By way of comparison, other companies that are implementing strategies to grow their international business may take a “hub and spoke” approach to developing overseas talent, which comprises regional offices staffed with executives from the parent company and local offices in key countries with in-country management and staff reporting to them. Included among the factors that go into its local talent calculation are having “centralized or decentralized management, the cost difference in hiring and training locals versus expats, how new business will be developed, skill sets needed, labor and tax laws, and the level of integration,” says Nigel Sutton, vice president international, Northrop Grumman Innovative Systems, Defense Systems Group.
If this year’s Farnborough International Airshow is any barometer, the pace of international deals is only going to accelerate. Lockheed Martin won a $31 million deal to build a new spaceport in the United Kingdom, for instance, and Boeing and Airbus announced more than $100 billion in new commercial plane orders from buyers in Asia, the Middle East, and North America. Aviation analysts estimate that upwards of 80% of US commercial aerospace is exported. Deals like these cut across products and services ranging from aircraft to maintenance and repair, intellectual property, and cybersecurity.
But fewer deals will happen, Barney warns, if countries become frustrated that their local jobs aren’t being created and skill sets are not improving. For example, as part of Saudi Arabia’s Vision 2030 plan—an ambitious initiative to develop the kingdom’s economy and global standing—the country is aiming for local talent to account for 50% of its aerospace and defense workforce by that time. India, the United Arab Emirates, Poland, and other nations are all pursuing, formally or informally, similar measures.
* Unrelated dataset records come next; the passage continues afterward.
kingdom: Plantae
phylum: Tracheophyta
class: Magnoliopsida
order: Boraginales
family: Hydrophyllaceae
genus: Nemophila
Indeed, in March, after months of negotiations, the Polish government agreed to a deal with the US government to buy the Patriot integrated air and missile defense system from Raytheon for $6 billion. The agreement marked the largest-ever arms procurement deal in Poland’s history. But according to Tom Vecchiolla, currently an advisor to the Boston Consulting Group and the former president of Raytheon International, negotiations dragged on not over price but over technology transfer and the resulting jobs. “The sale price was important, but the more important piece to the Polish government was creating and sustaining high-technology jobs,” he says.
As competition and project sizes only increase, Barney sees a need to develop metrics to prove that very creation. “Ultimately, the gap between country expectations and company investment in international growth boils down to strategic human issues,” says Barney.